Probablement, mais ses remarquables exploits demeurèrent inconnus car il refusa qu’ils soient publiés.
Depuis toujours passionné par la cinématographie, il avait de nombreux amis dans ce milieu qui lui demandaient de pouvoir raconter son histoire. Mais il était trop modeste pour accepter.
Albert était l’opposé de son frère aîné à tous points de vue. Grand, mince, raffiné, modeste et détestant la brutalité.
D’où l’hypothèse non avérée qu’Albert ait été le fruit d’une longue relation extra-conjugale de sa mère avec son parrain, le physicien Hermann Von Epenstein, pour moitié juif.
Albert refusa toujours d’adhérer au parti nazi et s’expatria à Vienne, où il prit la nationalité autrichienne.
Après l’annexion de l’Autriche en 1938, Albert fut écœuré par les persécutions dont les juifs étaient victimes. On rapporte qu’il se joignit à un groupe de juifs obligés de récurer le pavé à quatre pattes, ce qui eut pour effet de suspendre l’humiliation.
Liste des "34 noms" de personnes sauvées par Albert Goering
Albert Göring joua également de son influence pour faire libérer son collègue juif, Oskar Pilzer, après son arrestation par les Nazis, et l’aida à fuir l’Allemagne avec sa famille.

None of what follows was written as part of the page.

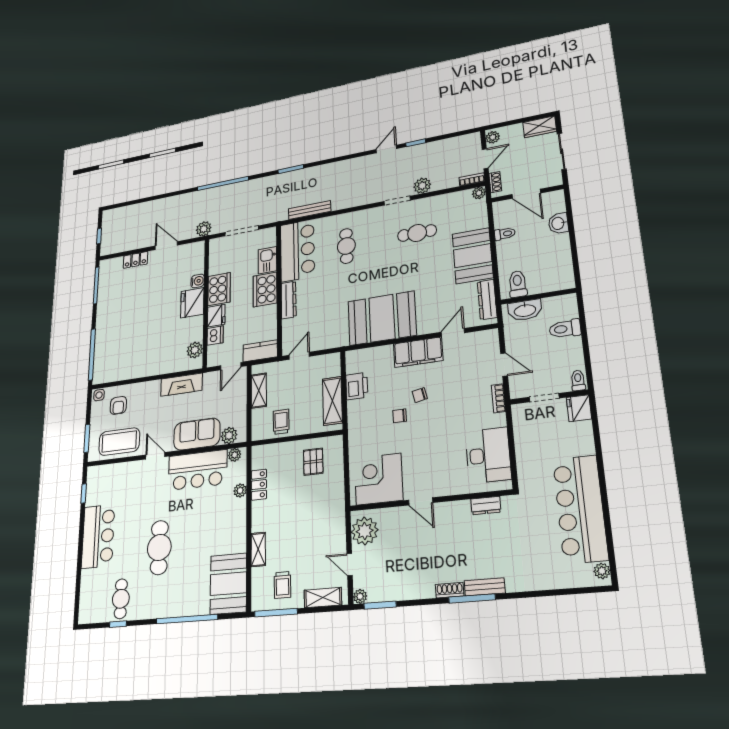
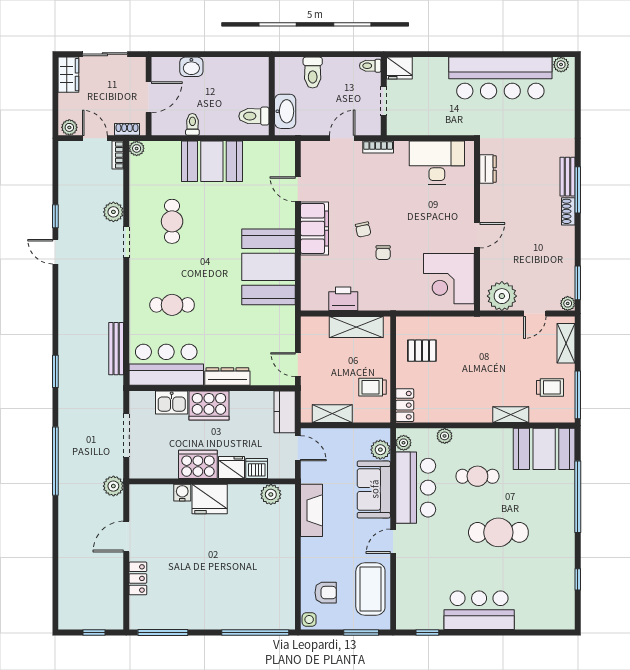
dresser: (487, 300) -> (266, 150), removed
locker: (259, 485) -> (405, 405), moved, turned 90
cafe table: (121, 599) -> (477, 476), moved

Il agit de même avec d’autres dissidents.
Nommé directeur des exportations de l’usine Skoda à Brno en Tchécoslovaquie occupée, il extirpa des juifs du camp de Theresienstadt au prétexte d’avoir besoin de main d’œuvre pour son usine, et les libéra aussitôt.
La résistance tchécoslovaque témoigna après-guerre qu’Albert transmit des informations glanées auprès de son frère, en particulier concernant un chantier de construction de U-boat et le plan d’invasion de l’Union Soviétique.
En 1944, la Gestapo qui avait vent des activités d’Albert, lança un mandat contre lui d’arrêt, dont il ne réchappa qu’avec l’ultime intervention de son frère Hermann auprès d’Heinrich Himmler.
Les deux frères se revirent une dernière fois dans un camp américain de prisonniers de guerre en Bavière en mai 1945.
Hermann aurait alors demandé à son frère, dont il savait qu’il serait libéré, de prendre soin de sa famille.
Albert ne fut libéré qu’en 1947, malgré les témoignages des ouvriers de l’usine Skoda.
Bien qu’ingénieur qualifié, son nom de famille dont il s’était tant servi pour aider les persécutés, devint une charge et il dut se contenter d’emplois occasionnels.
Selon László Kovács, son médecin personnel, Albert Göring aurait affirmé : « Je défie Hitler, mon frère, et tous les nationaux socialistes ! »
Sa mémoire pourrait trouver une juste reconnaissance à Yad Vashem si l’Etat d’Israël décidait de planter un arbre à la mémoire de l’Abel de la famille Göring.